I absolutely agree about Koufax. In fact, when Alston and Dark met after the game, Dark reputedly said to Alston, "I'm sorry about Koufax. That was the difference."
There was a secondary factor, and its name was Don Drysdale.
In 1962, on 10 August, when the stretch drive really cranks over, Drysdale was 21-4 with a 2.82 ERA.
The rest of the way he was 4-5, though his ERA held and he finished with a 2.83. Note the kicker: He
lost more down the stretch than he won over the first hundred games of the season, and he also
surrendered a basketful of unearned runs. In fact, if the unearned runs he surrendered were charged
to his record his ERA would have gone over 4.00.
Here's how Drysdale fared against the Giants---the team the Dodgers needed most to beat in 1962---
down the stretch:
11 August---He faced Billy Pierce in Candlestick Park, surrendered five runs in six innings, three of
which came by way of Willie McCovey pinch hitting and hitting a three-run homer. The Dodgers
lost the game.
6 September---He faced Billy O'Dell. He gave up five runs in seven and a third and came out of
the game with a one-run deficit. The Dodgers tied it up to get Drysdale off the hook but they
ended up losing.
The second playoff game---Drysdale against Jack Sanford. He got hit for five runs
againand came out in the sixth. They rallied to win the game to force a third game. But think that
if Drysdale had won the prior two starts against the Giants there may not have been a playoff
in the first place. That might not have augered any better for the World Series, since Koufax
still wouldn't be 100 percent, but the Dodgers might have banked a pennant anyway.
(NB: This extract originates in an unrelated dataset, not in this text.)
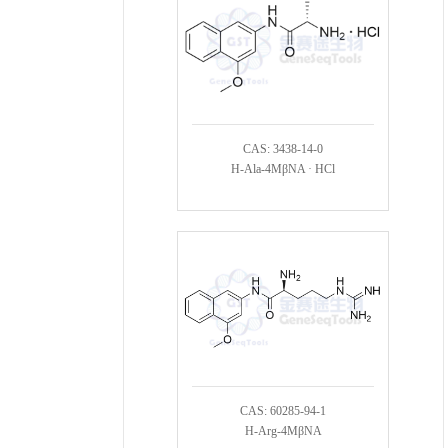
CAS: 3438-14-0
H-Ala-4MβNA · HCl
CAS: 60285-94-1
H-Arg-4MβNA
As a matter of fact, Don Drysdale had twelve chances in his career to beat the one team the
Dodgers most needed to beat to stay in the race or nail the pennant and he
neverbeat them. He was 0-6 with six no-decisions and a 5.33 ERA in those games, and he almost
never pitched well enough to win the games he lost or came away with no-decision.
Against
all contenders in seven key pennant races between 1959 and 1966, Drysdale's
record is 6-13 with a 4.17 ERA.
In 1962, Drysdale won the Cy Young Award. Arguably, the award should have gone to
Cincinnati's Bob Purkey, but a) in the years when the award went to one pitcher across the
board (and for a long time after), a pitcher in a pennant race was more likely to win the
award unless someone else did something completely earthshattering (like Steve Carlton
winning 27 games for a dead last team on which he accounted for a full third of their wins);
and, b) Purkey's repertoire included a knuckleball, and in those years there was still a
kind of bias against knuckleballs whether it was the pitcher's number one pitch or part
of his repertoire. With Koufax's injury erasing him from the picture after he was almost
clearly running away with the possible award, Purkey was the best pitcher in baseball in
1962 (he edged out Jack Sanford and Whitey Ford that season overall), but the Reds being
out of the race and Purkey's butterfly pitch worked against him.